## START
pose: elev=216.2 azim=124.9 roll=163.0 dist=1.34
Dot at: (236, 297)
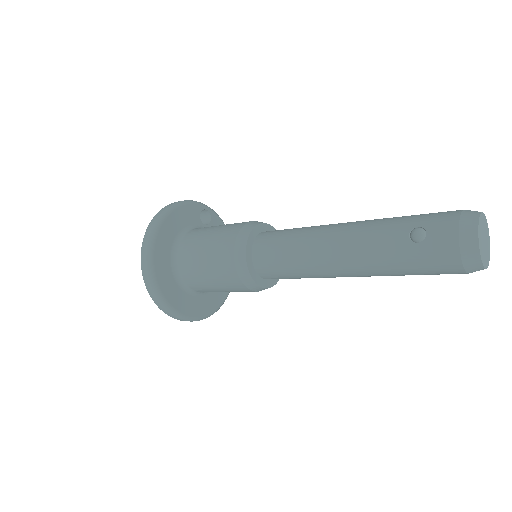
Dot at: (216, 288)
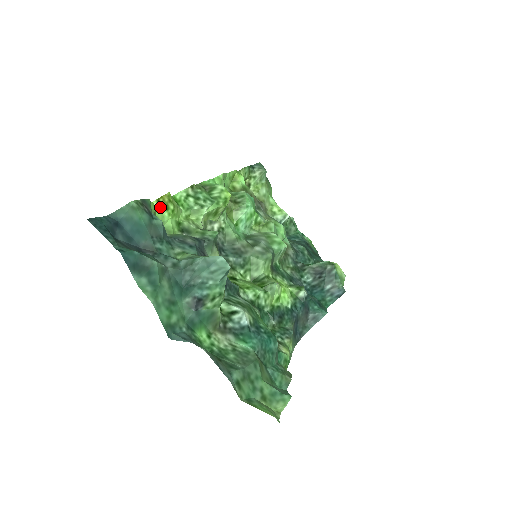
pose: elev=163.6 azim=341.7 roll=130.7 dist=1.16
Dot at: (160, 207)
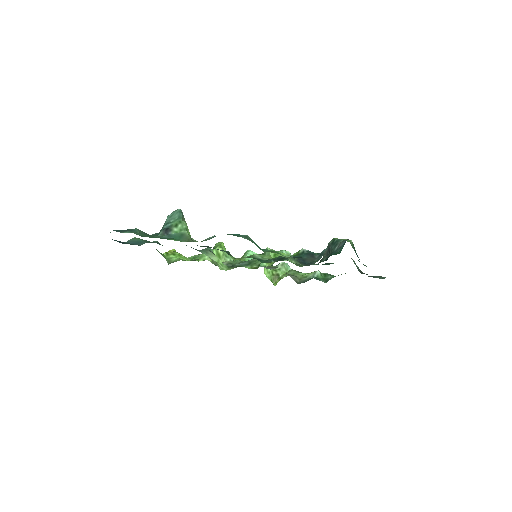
## END
Update the records above by changing every "pose" to "camera" and leaving all else the same. Omit the pictures from your answer.

camera: elev=216.2 azim=124.9 roll=163.0 dist=1.34
Dot at: (236, 297)
Dot at: (216, 288)
camera: elev=163.6 azim=341.7 roll=130.7 dist=1.16
Dot at: (160, 207)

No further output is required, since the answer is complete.